The whole thing is smug with other neat little rules flourishes, interlocking to provide a quirky, absorbing experience. Another favourite is the way events can come back to haunt the players. If, while exploring, you draw a card that tells you you’ve sustained a head injury, you take damage, mark your character’s head with a wound token and shuffle the card back into the main event deck. Draw it again and you suffer recurring headaches causing more problems.

The weight comes from a classic set-up of too much to do in too little time. Characters need food to survive from the off, but they’ll need other things too as the game progresses. Shelter from the weather, tools and inventions to make life easier. To do most of these, and to work toward victory, you’ll need to spend time gathering resources first. You can’t do it all, sacrifices will have to be made and characters will suffer through a simple but effective rule stating that any shortfall in resource requirements must be paid in wounds. If anyone accumulates enough to die, it’s game over.


Winning is hard, and requires practice and skill, but is far impossible. The difficulty level, again, feels just about pitch perfect. Every game feels like a fresh take at a puzzle, but one in which the parameters change subtly, demanding fresh insight, granting a new narrative and keeping things from getting dry and stale.

The inventive mechanics tie up into a game that gives you not only a satisfying balance between strategy and chaos, but which tells a detailed narrative. You’ll pick a scenario at the start of each game, ranging from a standard rescue from a desert island to a bizarre quasi-horror quest to burn out cannibal villages on the isle. There are six in total, widely varied and each playing significantly differently from the others in a rules-light way by tying in different effects to icons on cards, tiles and chits.

But there are also five fat decks of cards, the main event deck, three lots of events for different activities and the wonderful mystery deck, which ensure that no two games are remotely similar.
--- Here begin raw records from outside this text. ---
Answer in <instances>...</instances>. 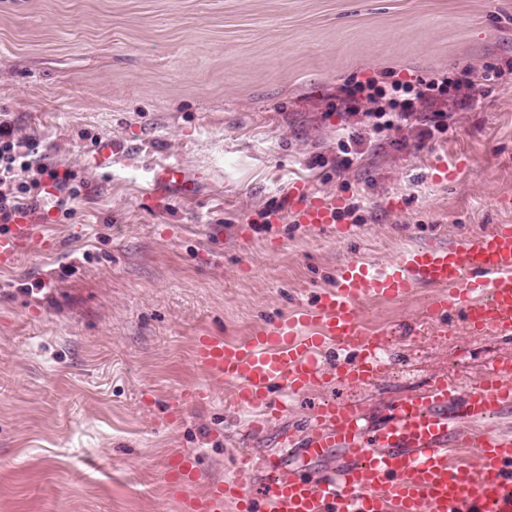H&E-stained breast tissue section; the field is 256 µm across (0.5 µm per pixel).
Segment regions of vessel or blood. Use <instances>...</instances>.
Returning a JSON list of instances; mask_svg holds the SVG:
<instances>
[{"label": "vessel or blood", "instance_id": "obj_1", "mask_svg": "<svg viewBox=\"0 0 512 512\" xmlns=\"http://www.w3.org/2000/svg\"><path fill=\"white\" fill-rule=\"evenodd\" d=\"M341 197H311L295 184L286 202L294 223L344 236L337 221ZM35 225L0 226V263L8 264L38 241ZM418 288L440 295L428 306L432 323L456 310L480 333L512 335V223L462 238L452 245H423L380 263L351 259L336 270L332 288L314 304L254 330L241 342L197 337L192 355L204 386L185 390L169 404L179 416L191 402L213 400L214 386H229L228 404L284 411L278 395L301 393L321 383L333 357L339 378L365 384L386 365L382 330L369 329L361 305L371 298L397 300ZM512 411V370L496 369L459 387L435 378L427 387L391 404L379 421L351 405L320 409L305 433L286 434L291 464L270 455L254 463L248 451L234 459V475L201 493L192 489L193 459L181 461L185 512H512V433L484 429L490 417ZM456 448H476V463L452 458ZM331 458L309 474L303 462ZM262 478L261 499L249 489Z\"/></svg>", "mask_w": 512, "mask_h": 512}]
</instances>
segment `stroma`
I'll list each match as a JSON object with an SVG mask.
<instances>
[{"mask_svg": "<svg viewBox=\"0 0 512 512\" xmlns=\"http://www.w3.org/2000/svg\"><path fill=\"white\" fill-rule=\"evenodd\" d=\"M510 60L512 0H0V119L79 192L32 214L47 247L0 265V512H182L178 458L195 456L200 492L232 477L238 449L281 453L325 405L377 419L435 378L463 387L512 365V339L427 325L435 291L420 288L364 304L390 341L371 385L331 372L277 416L215 402L169 417L203 382L198 336L246 339L347 260L512 222L510 80L445 105L438 139L418 136L426 107L338 164L367 109L339 101L347 82ZM104 140L124 152L97 170ZM436 159L460 163L455 181L434 177ZM166 162L192 196L154 191ZM299 180L344 198L349 236L293 223Z\"/></svg>", "mask_w": 512, "mask_h": 512, "instance_id": "obj_1", "label": "stroma"}]
</instances>
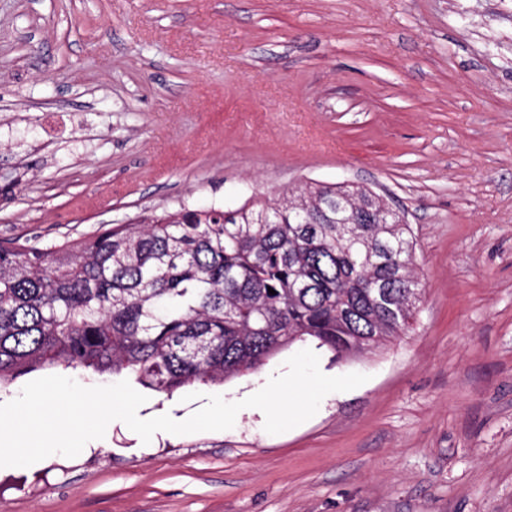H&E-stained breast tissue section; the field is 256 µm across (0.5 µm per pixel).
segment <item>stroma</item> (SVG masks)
<instances>
[{"label":"stroma","mask_w":512,"mask_h":512,"mask_svg":"<svg viewBox=\"0 0 512 512\" xmlns=\"http://www.w3.org/2000/svg\"><path fill=\"white\" fill-rule=\"evenodd\" d=\"M309 180L413 230L407 335L317 351L367 382L276 435L256 408L147 444L113 421L0 468V512H512V0H0V243ZM291 355L138 415L242 400Z\"/></svg>","instance_id":"stroma-1"}]
</instances>
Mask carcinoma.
Here are the masks:
<instances>
[{"label": "carcinoma", "mask_w": 512, "mask_h": 512, "mask_svg": "<svg viewBox=\"0 0 512 512\" xmlns=\"http://www.w3.org/2000/svg\"><path fill=\"white\" fill-rule=\"evenodd\" d=\"M397 219L366 188L310 183L46 249L0 244V391L62 367L170 396L297 342L341 358L377 348L406 335L421 297L412 228Z\"/></svg>", "instance_id": "carcinoma-1"}]
</instances>
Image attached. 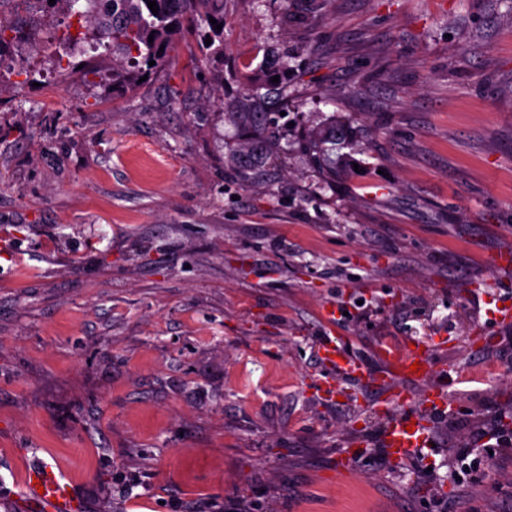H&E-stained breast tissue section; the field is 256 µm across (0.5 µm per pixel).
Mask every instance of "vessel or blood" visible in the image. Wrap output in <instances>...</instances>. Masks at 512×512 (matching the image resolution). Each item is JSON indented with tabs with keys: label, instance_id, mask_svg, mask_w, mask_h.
Listing matches in <instances>:
<instances>
[{
	"label": "vessel or blood",
	"instance_id": "obj_1",
	"mask_svg": "<svg viewBox=\"0 0 512 512\" xmlns=\"http://www.w3.org/2000/svg\"><path fill=\"white\" fill-rule=\"evenodd\" d=\"M321 350L326 369L322 389L328 395L341 392L343 378L365 374L364 364L347 352L342 337H325ZM379 354L387 365V379L419 383L428 380L431 374V351L420 340H410L400 350L388 344L381 346ZM453 409V403L442 387L428 388L419 401L405 390L391 392L381 403V412L388 417L380 438L382 448L393 461L409 459L416 449L431 445L426 416L445 414ZM18 484L20 494L0 497L8 512L83 510L77 483L60 463L37 462L22 473Z\"/></svg>",
	"mask_w": 512,
	"mask_h": 512
}]
</instances>
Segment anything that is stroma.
Masks as SVG:
<instances>
[{
  "instance_id": "stroma-1",
  "label": "stroma",
  "mask_w": 512,
  "mask_h": 512,
  "mask_svg": "<svg viewBox=\"0 0 512 512\" xmlns=\"http://www.w3.org/2000/svg\"><path fill=\"white\" fill-rule=\"evenodd\" d=\"M0 20V494L54 459L86 512H512V446L458 459L512 413V325L468 299L512 300V0H224L220 54L199 26L121 90L63 40L91 27ZM331 330L368 366L340 400ZM412 337L455 402L435 474L377 443L376 348ZM336 139H345V132L340 126L336 125V121L330 127L316 132L312 138H310L307 145L308 151L311 153L312 162L319 166L323 165L325 162V153L322 145L326 141L336 142Z\"/></svg>"
}]
</instances>
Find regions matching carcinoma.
Instances as JSON below:
<instances>
[{
    "mask_svg": "<svg viewBox=\"0 0 512 512\" xmlns=\"http://www.w3.org/2000/svg\"><path fill=\"white\" fill-rule=\"evenodd\" d=\"M155 3L159 7L156 14L146 0H55L53 9L76 16L97 30L100 47L112 51L113 76L123 88L132 81V76L124 71V63L132 62L146 71L160 67L167 61L176 37L190 24L204 23L214 36L223 34L212 26L210 19L224 23V0H155ZM151 61L155 65H149ZM336 139H345L344 130L336 124L316 132L307 145L312 162L323 165V144Z\"/></svg>",
    "mask_w": 512,
    "mask_h": 512,
    "instance_id": "1",
    "label": "carcinoma"
}]
</instances>
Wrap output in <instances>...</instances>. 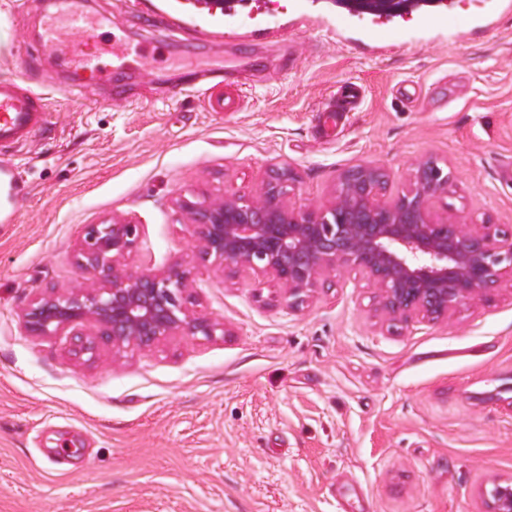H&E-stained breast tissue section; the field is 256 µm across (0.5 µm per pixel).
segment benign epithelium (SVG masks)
Segmentation results:
<instances>
[{
  "mask_svg": "<svg viewBox=\"0 0 512 512\" xmlns=\"http://www.w3.org/2000/svg\"><path fill=\"white\" fill-rule=\"evenodd\" d=\"M292 168L275 165L256 195H202L175 205L192 228L196 258L217 269L232 266L274 280L288 308L297 310L319 282L350 267L377 290L378 312L390 329L413 318L437 322L470 301L512 282V230L489 216L464 224L448 197L451 172L432 158L418 163L409 186L388 194L391 172L357 164L343 172L327 204L297 210L286 201ZM138 245L137 225L112 216L85 227L72 253L83 280L35 295L24 310L33 336H76L74 354L91 355L80 338L93 324L121 350H146L169 336L209 339L224 324L193 310L190 271L176 259L162 270L132 273L125 258ZM485 512H512V489L482 491Z\"/></svg>",
  "mask_w": 512,
  "mask_h": 512,
  "instance_id": "1",
  "label": "benign epithelium"
}]
</instances>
In one, you might be constantly threatened by wild beasts running amok into and through the camp, another might be filled with vicious booby traps left by mysterious previous residents. There’s unseasonable weather to deal with, flotsam from the shipwreck to discover, fires, cliffs, earthquakes and much, much more.
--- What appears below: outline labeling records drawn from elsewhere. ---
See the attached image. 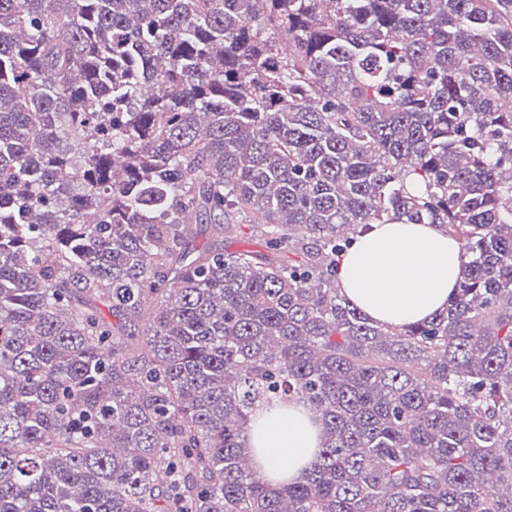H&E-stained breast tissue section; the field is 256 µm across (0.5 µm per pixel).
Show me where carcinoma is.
Instances as JSON below:
<instances>
[{"mask_svg":"<svg viewBox=\"0 0 512 512\" xmlns=\"http://www.w3.org/2000/svg\"><path fill=\"white\" fill-rule=\"evenodd\" d=\"M245 220L263 249L224 252ZM370 224L470 256L446 309L339 294ZM273 402L321 425L291 482L253 466ZM502 486L512 0H0V512H512Z\"/></svg>","mask_w":512,"mask_h":512,"instance_id":"carcinoma-1","label":"carcinoma"}]
</instances>
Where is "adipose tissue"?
<instances>
[{
  "instance_id": "adipose-tissue-1",
  "label": "adipose tissue",
  "mask_w": 512,
  "mask_h": 512,
  "mask_svg": "<svg viewBox=\"0 0 512 512\" xmlns=\"http://www.w3.org/2000/svg\"><path fill=\"white\" fill-rule=\"evenodd\" d=\"M470 262L455 240L430 224H375L343 256V295L373 321L407 325L443 310ZM321 442L311 414L300 405L263 408L251 443L265 475L293 480Z\"/></svg>"
}]
</instances>
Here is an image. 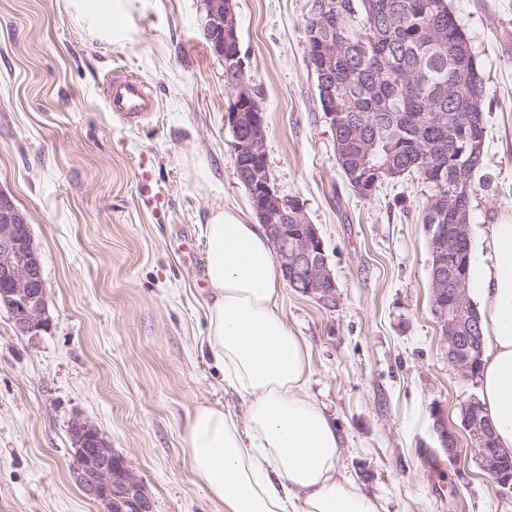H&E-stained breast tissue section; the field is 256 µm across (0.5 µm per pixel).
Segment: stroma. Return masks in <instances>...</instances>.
Returning a JSON list of instances; mask_svg holds the SVG:
<instances>
[{
	"instance_id": "1",
	"label": "stroma",
	"mask_w": 512,
	"mask_h": 512,
	"mask_svg": "<svg viewBox=\"0 0 512 512\" xmlns=\"http://www.w3.org/2000/svg\"><path fill=\"white\" fill-rule=\"evenodd\" d=\"M69 0H0V191L26 214L49 332L0 312V512H102L72 475L70 426L102 433L142 478L154 512H217L190 473L182 430L201 402L236 413L199 351L206 332L204 224L257 218L234 168V91L203 36V0H132L118 47ZM482 69L486 140L471 240L512 208V0H448ZM245 82L267 125L271 183L299 199L324 242L339 303L283 288L279 312L311 350L310 392L337 425L342 476L386 512H512L468 440L449 461L437 421L461 429L479 392L448 363L431 306L421 179L350 190L308 67L309 0H234ZM147 81L151 117L116 121L113 72Z\"/></svg>"
}]
</instances>
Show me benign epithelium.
<instances>
[{
	"label": "benign epithelium",
	"instance_id": "7a95c632",
	"mask_svg": "<svg viewBox=\"0 0 512 512\" xmlns=\"http://www.w3.org/2000/svg\"><path fill=\"white\" fill-rule=\"evenodd\" d=\"M202 30L210 50L224 58L231 47L241 56L238 20L232 0H203ZM236 91L239 107L227 113L237 145V175L251 191L252 208L263 224L286 281L301 294L325 308L338 302L336 281L323 241L304 212L303 203L280 195L271 184L263 112L253 107L244 78L225 73ZM468 189L456 185L448 190L451 224H428L433 262L430 273L431 306L439 321L442 341L447 345L448 364L462 377L476 376L483 355L477 322L463 323L469 308L468 254L470 242ZM302 231L292 234L294 225ZM10 314L14 330L21 336H37L51 329L47 288L39 252L25 214L12 198L0 190V309ZM464 429L471 431L470 447L478 467L499 486L502 497H512V474L504 470V457L496 448L491 419L482 415L477 398L460 405ZM435 429L448 460L459 453L457 431L437 420ZM75 448L73 475L83 493L103 506V512H153V501L131 462L114 452L99 431L79 420L72 422Z\"/></svg>",
	"mask_w": 512,
	"mask_h": 512
}]
</instances>
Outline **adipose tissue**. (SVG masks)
Instances as JSON below:
<instances>
[{"label": "adipose tissue", "mask_w": 512, "mask_h": 512, "mask_svg": "<svg viewBox=\"0 0 512 512\" xmlns=\"http://www.w3.org/2000/svg\"><path fill=\"white\" fill-rule=\"evenodd\" d=\"M74 15L112 44L128 39L130 0H69ZM204 347L245 419L200 403L182 441L189 469L222 512H384L340 478V436L309 392L311 354L277 311L284 277L262 225L216 209L204 227ZM473 274L486 353L479 398L497 444L512 453V210L486 225Z\"/></svg>", "instance_id": "1"}]
</instances>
Of course, you pay for it in complexity. You can’t get all that strategy, all that detail, all that variety on a simple rules framework. But it’s not so bad as it might first appear after a trawl through the dreadful rulebook. A lot of the heavy lifting is farmed out to cards, tiles and a seemingly endless parade of tiny icons and with few examples, it takes a while to see how it all locks together. And there’s a lot of wood and card to shuffle about during setup and every turn. But once you’ve got it, games run surprisingly quickly: the two hour play time on the box is not only plausible, but occasionally generous.
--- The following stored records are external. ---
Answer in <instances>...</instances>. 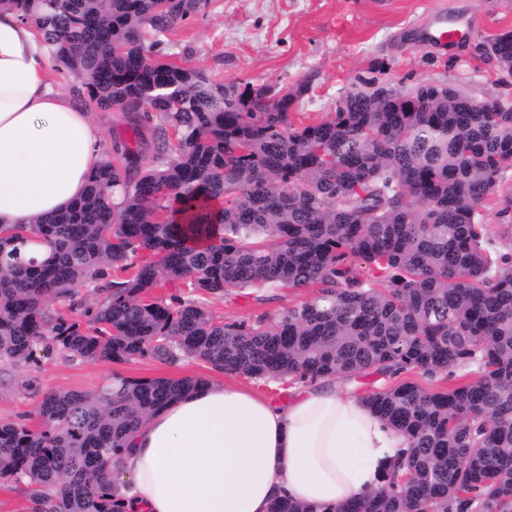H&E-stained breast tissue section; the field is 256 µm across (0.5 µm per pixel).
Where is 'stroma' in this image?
<instances>
[{
    "label": "stroma",
    "mask_w": 512,
    "mask_h": 512,
    "mask_svg": "<svg viewBox=\"0 0 512 512\" xmlns=\"http://www.w3.org/2000/svg\"><path fill=\"white\" fill-rule=\"evenodd\" d=\"M437 4L451 17L470 13L472 0H209L197 15L167 37L174 61L191 60L221 82L275 87L310 79L298 120L311 124L330 116L372 60L385 61L404 84L444 83L477 100L512 101V76L480 55L490 34L512 28V0L490 4L470 24L466 39L447 52L423 39L425 8ZM264 305L249 290L230 288L206 297L217 317L240 320L260 312L275 319L286 308L309 300L311 289H273ZM121 375L211 377L205 364L169 365L154 359L68 362L56 354L39 366L0 363V422L32 418L48 391H93Z\"/></svg>",
    "instance_id": "stroma-1"
}]
</instances>
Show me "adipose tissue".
<instances>
[{
    "instance_id": "adipose-tissue-1",
    "label": "adipose tissue",
    "mask_w": 512,
    "mask_h": 512,
    "mask_svg": "<svg viewBox=\"0 0 512 512\" xmlns=\"http://www.w3.org/2000/svg\"><path fill=\"white\" fill-rule=\"evenodd\" d=\"M103 139L70 90L51 81L35 25L0 8V227L30 226L85 191ZM289 399L208 380L160 408L112 463L123 512H317L377 488L405 447L360 396L298 383Z\"/></svg>"
}]
</instances>
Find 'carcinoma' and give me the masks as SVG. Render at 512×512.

Humble pie is rarely tasty, but sometimes you just have to eat a slice. On the basis of rules and reviews I got the impression with was a cumbersome game that did little to solve the inherent problems of the genre, merely one that communicated a convincing theme. The theme is certainly there, the game remains constrained by the inherent problems of the genre and play can be fiddly to administrate. But the poor rulebook hid a wealth of clever mechanics and careful balances that make this one of the few quality co-operative games I’ve enjoyed.